Given all the goodies she received in 2003, Sheryl Crow won't need to ask Santa for much. This year the singer, 41, won her ninth Grammy (''Steve McQueen'' was named Best Female Rock Vocal) and landed in the top 10 of Billboard's album chart with her greatest-hits compilation, ''The Very Best of Sheryl Crow.'' Best of all, her biggest preholiday present is a brand new fan base: country music listeners. Her twangy duet with Kid Rock, ''Picture,'' scored a County Music Award nomination, and she's reportedly in talks with Mercury Nashville chairman Luke Lewis about recording her very own country album.
So it's not surprising that Crow decided to join No Doubt, Mary J. Blige, Enrique Iglesias, and others in giving back a little by performing on CBS' fifth annual ''A Home for the Holidays'' special (Dec. 23, 8 p.m.), which highlights the joys of adoption. Backstage, EW.com talked to Crow about why she's a little bit country and a little bit rock & roll, why she's open to adoption, and how long you'll have to wait to unwrap her latest project (hint: there's no music involved).
Christmas is just around the corner.
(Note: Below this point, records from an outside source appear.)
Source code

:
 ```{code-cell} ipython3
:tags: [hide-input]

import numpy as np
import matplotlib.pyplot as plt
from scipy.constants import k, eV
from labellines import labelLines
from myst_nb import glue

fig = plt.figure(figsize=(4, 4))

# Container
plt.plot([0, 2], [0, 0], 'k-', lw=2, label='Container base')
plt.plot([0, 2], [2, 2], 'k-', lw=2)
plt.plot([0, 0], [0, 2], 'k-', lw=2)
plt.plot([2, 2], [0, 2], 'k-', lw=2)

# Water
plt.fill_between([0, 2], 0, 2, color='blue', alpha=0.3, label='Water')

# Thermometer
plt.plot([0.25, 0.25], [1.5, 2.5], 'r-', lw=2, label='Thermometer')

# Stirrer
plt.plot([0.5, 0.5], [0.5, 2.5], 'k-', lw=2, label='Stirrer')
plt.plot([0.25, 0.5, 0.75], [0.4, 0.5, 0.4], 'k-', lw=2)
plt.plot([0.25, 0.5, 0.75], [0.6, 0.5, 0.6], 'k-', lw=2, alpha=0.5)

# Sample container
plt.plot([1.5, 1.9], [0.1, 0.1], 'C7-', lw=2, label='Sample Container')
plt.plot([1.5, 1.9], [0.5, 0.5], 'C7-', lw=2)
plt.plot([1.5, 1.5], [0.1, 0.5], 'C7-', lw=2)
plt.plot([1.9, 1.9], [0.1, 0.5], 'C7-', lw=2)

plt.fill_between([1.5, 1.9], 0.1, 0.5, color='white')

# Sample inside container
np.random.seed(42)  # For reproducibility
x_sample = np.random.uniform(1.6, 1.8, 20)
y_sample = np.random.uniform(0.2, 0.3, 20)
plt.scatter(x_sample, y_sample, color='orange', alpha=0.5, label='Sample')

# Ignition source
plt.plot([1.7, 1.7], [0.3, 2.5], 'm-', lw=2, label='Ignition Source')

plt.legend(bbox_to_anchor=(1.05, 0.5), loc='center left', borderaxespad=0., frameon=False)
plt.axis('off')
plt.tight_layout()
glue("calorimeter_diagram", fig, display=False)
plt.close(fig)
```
Are you ready?
Oh, man, that just makes me want to break out in a cold sweat.
But was it Christmas spirit that inspired you to perform on ''A Home for the Holidays''?
I've been really lucky that I've been able to be around the process of my guitar player adopting. They had several opportunities where their adoptions fell through, so it was quite a struggle for them. But when they got Dylan, it was almost like there wasn't a time before him, you know? They just became this close-knit family, and this kid is such a special character. He's starting to look like his adoptive parents, which I think is true for a lot of adopted kids because they start picking up their parents' mannerisms and stuff. It's just been really inspiring to see that love is love, even if it's not biological.
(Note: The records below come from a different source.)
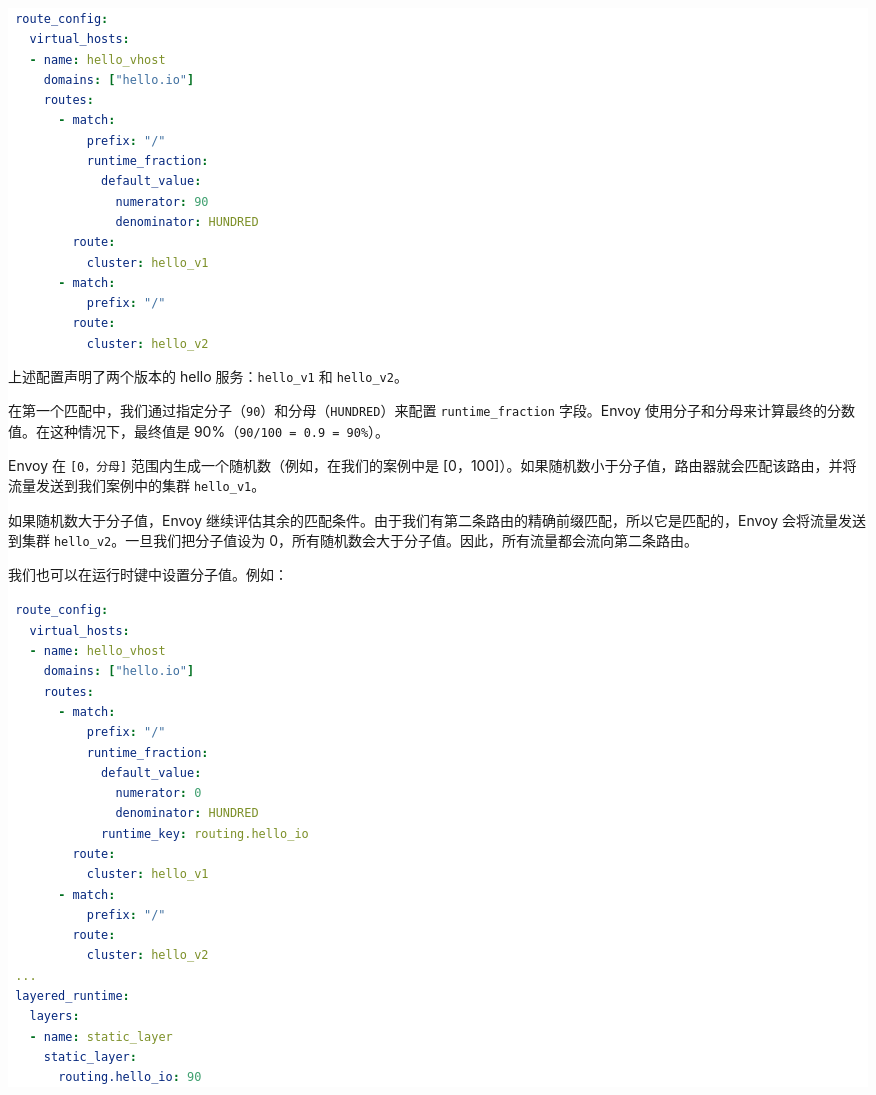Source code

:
 ```yaml
 route_config:
   virtual_hosts:
   - name: hello_vhost
     domains: ["hello.io"]
     routes:
       - match:
           prefix: "/"
           runtime_fraction:
             default_value:
               numerator: 90
               denominator: HUNDRED
         route:
           cluster: hello_v1
       - match:
           prefix: "/"
         route:
           cluster: hello_v2
```

上述配置声明了两个版本的 hello 服务：`hello_v1` 和 `hello_v2`。

在第一个匹配中，我们通过指定分子（`90`）和分母（`HUNDRED`）来配置 `runtime_fraction` 字段。Envoy 使用分子和分母来计算最终的分数值。在这种情况下，最终值是 90%（`90/100 = 0.9 = 90%`）。

Envoy 在 `[0，分母]` 范围内生成一个随机数（例如，在我们的案例中是 [0，100]）。如果随机数小于分子值，路由器就会匹配该路由，并将流量发送到我们案例中的集群 `hello_v1`。

如果随机数大于分子值，Envoy 继续评估其余的匹配条件。由于我们有第二条路由的精确前缀匹配，所以它是匹配的，Envoy 会将流量发送到集群 `hello_v2`。一旦我们把分子值设为 0，所有随机数会大于分子值。因此，所有流量都会流向第二条路由。

我们也可以在运行时键中设置分子值。例如：

```yaml
 route_config:
   virtual_hosts:
   - name: hello_vhost
     domains: ["hello.io"]
     routes:
       - match:
           prefix: "/"
           runtime_fraction:
             default_value:
               numerator: 0
               denominator: HUNDRED
             runtime_key: routing.hello_io
         route:
           cluster: hello_v1
       - match:
           prefix: "/"
         route:
           cluster: hello_v2
 ...
 layered_runtime:
   layers:
   - name: static_layer
     static_layer:
       routing.hello_io: 90
```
Have you always been a country music fan, or has your interest in the genre blossomed in the last several years?
A lot of the inspirations that I had were the Rolling Stones and Bob Dylan. And the thing is, the Rolling Stones certainly took a lot from country musicians. They were inspired by Jimmy Rogers and Johnny Cash, and they worked that twang into ''Let It Bleed'' and ''Exile on Main Street.'' So I kinda came into country music through the rock & roll genre of music. It's really not been much of a stretch.
Your single with Kid Rock was embraced by country fans, but how do you feel about the responsibility of appealing to a fan base so well known for demanding loyalty?
It's been an interesting progression watching people get turned on to my music by way of country rock. It's been really nice that the country music community has really embraced me. I treat that with great humility and also great care, because I know that that's a very loyal fan base, and one that I would never forsake or try to just horn in on.
You've been working on fiction writing in your free time. Are we ever going to see any of it?
Hopefully I'm going to put out a collection of short stories that are based on my family's experiences. I'm going to try to finish it next year. But we'll see.